*** Opening Available data ***

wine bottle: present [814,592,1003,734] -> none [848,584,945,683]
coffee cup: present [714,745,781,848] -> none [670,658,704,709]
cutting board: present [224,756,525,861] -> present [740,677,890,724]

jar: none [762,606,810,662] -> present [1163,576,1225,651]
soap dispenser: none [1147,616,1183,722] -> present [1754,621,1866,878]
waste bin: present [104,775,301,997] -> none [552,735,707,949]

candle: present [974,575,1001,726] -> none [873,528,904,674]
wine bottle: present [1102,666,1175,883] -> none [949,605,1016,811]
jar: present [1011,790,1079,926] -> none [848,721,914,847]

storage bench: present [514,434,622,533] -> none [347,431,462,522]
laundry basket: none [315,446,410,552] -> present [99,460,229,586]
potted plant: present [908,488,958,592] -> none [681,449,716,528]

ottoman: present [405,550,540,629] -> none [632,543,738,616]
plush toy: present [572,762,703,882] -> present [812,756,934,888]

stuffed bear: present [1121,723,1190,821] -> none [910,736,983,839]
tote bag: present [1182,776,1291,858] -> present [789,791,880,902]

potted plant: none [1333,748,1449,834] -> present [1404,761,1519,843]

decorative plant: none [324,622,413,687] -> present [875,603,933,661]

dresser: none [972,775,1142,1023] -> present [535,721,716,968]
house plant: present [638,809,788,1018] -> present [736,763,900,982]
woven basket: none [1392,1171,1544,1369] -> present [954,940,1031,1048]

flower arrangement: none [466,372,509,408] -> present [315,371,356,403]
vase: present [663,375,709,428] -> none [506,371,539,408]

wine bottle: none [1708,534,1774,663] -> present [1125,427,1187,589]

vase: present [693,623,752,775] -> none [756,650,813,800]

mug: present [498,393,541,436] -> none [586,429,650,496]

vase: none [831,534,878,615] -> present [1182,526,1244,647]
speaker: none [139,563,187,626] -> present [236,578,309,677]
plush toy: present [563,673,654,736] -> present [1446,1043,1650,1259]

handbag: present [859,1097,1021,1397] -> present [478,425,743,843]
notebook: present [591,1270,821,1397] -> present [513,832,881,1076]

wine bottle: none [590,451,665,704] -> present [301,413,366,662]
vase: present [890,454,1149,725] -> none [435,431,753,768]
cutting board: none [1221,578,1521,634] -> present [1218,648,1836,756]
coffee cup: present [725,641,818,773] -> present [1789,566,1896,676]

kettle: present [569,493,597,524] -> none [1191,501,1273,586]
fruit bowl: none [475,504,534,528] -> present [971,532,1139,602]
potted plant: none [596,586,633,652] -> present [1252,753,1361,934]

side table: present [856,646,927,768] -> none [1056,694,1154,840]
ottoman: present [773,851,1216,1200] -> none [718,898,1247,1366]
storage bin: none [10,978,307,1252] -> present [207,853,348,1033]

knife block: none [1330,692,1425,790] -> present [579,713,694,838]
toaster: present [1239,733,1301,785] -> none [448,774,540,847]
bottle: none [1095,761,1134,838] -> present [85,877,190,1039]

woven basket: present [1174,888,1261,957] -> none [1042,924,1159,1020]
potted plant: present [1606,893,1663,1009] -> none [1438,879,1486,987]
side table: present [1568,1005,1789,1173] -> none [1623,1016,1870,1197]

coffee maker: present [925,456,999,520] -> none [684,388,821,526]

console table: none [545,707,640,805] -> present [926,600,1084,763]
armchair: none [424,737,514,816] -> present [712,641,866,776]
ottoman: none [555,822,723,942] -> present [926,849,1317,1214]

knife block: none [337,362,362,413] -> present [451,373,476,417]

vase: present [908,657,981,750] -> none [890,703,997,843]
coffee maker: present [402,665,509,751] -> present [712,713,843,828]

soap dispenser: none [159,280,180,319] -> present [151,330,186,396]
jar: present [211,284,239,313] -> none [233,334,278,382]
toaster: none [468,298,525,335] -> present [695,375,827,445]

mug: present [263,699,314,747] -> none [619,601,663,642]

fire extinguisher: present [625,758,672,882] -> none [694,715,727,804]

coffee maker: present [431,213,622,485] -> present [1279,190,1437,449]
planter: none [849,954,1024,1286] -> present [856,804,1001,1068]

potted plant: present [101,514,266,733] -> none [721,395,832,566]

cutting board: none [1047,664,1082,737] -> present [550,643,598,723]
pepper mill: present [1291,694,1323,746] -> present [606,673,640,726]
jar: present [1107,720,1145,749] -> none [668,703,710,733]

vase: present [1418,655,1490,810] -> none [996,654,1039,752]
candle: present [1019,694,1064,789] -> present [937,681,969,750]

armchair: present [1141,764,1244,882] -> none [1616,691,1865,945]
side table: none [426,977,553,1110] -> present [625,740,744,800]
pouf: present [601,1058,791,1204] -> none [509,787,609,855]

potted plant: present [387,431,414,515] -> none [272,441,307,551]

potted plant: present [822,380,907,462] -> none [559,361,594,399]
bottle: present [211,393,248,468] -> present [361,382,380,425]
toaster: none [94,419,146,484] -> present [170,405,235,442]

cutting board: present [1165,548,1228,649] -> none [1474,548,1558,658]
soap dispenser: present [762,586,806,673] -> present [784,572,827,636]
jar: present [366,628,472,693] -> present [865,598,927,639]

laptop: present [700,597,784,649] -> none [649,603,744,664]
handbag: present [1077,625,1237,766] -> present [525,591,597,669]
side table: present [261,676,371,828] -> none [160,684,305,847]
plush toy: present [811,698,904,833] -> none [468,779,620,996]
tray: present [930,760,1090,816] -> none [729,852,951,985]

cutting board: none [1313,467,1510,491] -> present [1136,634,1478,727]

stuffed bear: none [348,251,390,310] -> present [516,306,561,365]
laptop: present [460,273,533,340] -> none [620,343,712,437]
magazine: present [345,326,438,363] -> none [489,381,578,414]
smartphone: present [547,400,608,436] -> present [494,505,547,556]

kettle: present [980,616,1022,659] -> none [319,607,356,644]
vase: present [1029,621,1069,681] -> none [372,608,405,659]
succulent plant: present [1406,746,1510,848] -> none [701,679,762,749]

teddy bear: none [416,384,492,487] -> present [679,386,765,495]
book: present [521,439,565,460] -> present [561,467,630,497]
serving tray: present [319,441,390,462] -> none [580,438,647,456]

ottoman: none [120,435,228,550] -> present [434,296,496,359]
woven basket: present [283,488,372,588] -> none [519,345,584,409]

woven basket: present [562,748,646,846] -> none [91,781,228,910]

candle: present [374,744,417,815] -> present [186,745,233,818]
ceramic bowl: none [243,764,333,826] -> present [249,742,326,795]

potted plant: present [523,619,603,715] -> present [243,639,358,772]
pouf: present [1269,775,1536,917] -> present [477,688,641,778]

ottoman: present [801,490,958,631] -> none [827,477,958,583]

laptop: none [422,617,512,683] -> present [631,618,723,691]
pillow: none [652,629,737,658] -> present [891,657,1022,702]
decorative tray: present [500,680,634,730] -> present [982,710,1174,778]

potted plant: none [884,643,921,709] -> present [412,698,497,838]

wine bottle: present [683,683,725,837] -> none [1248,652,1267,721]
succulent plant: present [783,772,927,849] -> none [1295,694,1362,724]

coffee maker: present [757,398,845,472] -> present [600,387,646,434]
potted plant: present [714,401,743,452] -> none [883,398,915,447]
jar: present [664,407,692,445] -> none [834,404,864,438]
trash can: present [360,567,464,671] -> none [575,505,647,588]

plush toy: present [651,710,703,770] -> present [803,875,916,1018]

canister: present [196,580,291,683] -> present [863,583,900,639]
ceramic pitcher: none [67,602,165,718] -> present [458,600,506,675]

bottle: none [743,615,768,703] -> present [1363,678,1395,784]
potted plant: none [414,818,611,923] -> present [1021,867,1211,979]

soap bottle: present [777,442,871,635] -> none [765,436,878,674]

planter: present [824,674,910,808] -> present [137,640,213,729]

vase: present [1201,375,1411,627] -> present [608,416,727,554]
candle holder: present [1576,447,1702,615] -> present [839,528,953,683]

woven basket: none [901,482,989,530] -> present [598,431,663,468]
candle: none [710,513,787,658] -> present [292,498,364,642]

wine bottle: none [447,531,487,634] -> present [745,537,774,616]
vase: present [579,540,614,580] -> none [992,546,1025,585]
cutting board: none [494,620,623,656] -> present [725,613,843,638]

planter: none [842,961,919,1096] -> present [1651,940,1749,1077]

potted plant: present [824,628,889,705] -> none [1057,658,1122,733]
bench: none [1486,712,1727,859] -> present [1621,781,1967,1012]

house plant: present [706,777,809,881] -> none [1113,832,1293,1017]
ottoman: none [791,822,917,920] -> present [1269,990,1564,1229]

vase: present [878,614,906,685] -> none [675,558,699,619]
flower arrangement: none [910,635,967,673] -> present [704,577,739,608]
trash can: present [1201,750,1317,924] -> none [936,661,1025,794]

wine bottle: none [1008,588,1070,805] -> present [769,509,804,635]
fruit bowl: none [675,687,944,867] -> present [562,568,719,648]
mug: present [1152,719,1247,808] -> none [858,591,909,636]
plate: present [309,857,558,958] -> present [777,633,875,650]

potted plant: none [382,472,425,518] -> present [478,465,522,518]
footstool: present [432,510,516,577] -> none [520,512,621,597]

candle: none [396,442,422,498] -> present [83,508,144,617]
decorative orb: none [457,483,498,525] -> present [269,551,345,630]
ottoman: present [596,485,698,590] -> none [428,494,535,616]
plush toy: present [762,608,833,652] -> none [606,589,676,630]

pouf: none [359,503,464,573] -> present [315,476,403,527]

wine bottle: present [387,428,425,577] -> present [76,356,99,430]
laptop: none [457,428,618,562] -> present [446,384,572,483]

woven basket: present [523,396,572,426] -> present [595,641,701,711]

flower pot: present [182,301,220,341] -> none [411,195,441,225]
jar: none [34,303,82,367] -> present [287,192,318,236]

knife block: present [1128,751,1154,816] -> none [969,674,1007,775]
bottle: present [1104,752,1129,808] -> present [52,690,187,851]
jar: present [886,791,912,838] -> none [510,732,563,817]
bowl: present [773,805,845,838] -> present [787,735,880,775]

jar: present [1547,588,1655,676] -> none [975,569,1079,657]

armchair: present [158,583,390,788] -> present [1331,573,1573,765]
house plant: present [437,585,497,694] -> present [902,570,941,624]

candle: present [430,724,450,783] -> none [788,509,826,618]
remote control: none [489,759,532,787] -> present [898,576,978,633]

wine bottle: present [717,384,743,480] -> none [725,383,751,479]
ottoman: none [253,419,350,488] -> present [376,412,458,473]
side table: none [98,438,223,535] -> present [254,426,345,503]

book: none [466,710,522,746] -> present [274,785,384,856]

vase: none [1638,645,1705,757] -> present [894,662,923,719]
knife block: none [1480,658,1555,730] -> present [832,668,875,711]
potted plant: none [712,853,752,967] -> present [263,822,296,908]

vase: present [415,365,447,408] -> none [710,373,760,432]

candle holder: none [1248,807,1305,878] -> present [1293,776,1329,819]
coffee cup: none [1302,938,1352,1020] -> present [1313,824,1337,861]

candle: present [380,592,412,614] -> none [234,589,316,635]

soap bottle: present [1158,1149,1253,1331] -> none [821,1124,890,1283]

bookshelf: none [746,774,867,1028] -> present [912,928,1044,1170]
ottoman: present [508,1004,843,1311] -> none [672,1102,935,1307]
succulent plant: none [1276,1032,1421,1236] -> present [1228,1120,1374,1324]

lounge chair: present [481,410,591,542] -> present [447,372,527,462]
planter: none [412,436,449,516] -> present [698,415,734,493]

*** Closing Available data ***

An exact copy of the lines above, from the one containing "decorative tray: present" down to the one containing "vase: present [878,614,906,685]" and including both, is the whole answer; retype it and nothing else.

decorative tray: present [500,680,634,730] -> present [982,710,1174,778]

potted plant: none [884,643,921,709] -> present [412,698,497,838]

wine bottle: present [683,683,725,837] -> none [1248,652,1267,721]
succulent plant: present [783,772,927,849] -> none [1295,694,1362,724]

coffee maker: present [757,398,845,472] -> present [600,387,646,434]
potted plant: present [714,401,743,452] -> none [883,398,915,447]
jar: present [664,407,692,445] -> none [834,404,864,438]
trash can: present [360,567,464,671] -> none [575,505,647,588]

plush toy: present [651,710,703,770] -> present [803,875,916,1018]

canister: present [196,580,291,683] -> present [863,583,900,639]
ceramic pitcher: none [67,602,165,718] -> present [458,600,506,675]

bottle: none [743,615,768,703] -> present [1363,678,1395,784]
potted plant: none [414,818,611,923] -> present [1021,867,1211,979]

soap bottle: present [777,442,871,635] -> none [765,436,878,674]

planter: present [824,674,910,808] -> present [137,640,213,729]

vase: present [1201,375,1411,627] -> present [608,416,727,554]
candle holder: present [1576,447,1702,615] -> present [839,528,953,683]

woven basket: none [901,482,989,530] -> present [598,431,663,468]
candle: none [710,513,787,658] -> present [292,498,364,642]

wine bottle: none [447,531,487,634] -> present [745,537,774,616]
vase: present [579,540,614,580] -> none [992,546,1025,585]
cutting board: none [494,620,623,656] -> present [725,613,843,638]

planter: none [842,961,919,1096] -> present [1651,940,1749,1077]

potted plant: present [824,628,889,705] -> none [1057,658,1122,733]
bench: none [1486,712,1727,859] -> present [1621,781,1967,1012]

house plant: present [706,777,809,881] -> none [1113,832,1293,1017]
ottoman: none [791,822,917,920] -> present [1269,990,1564,1229]

vase: present [878,614,906,685] -> none [675,558,699,619]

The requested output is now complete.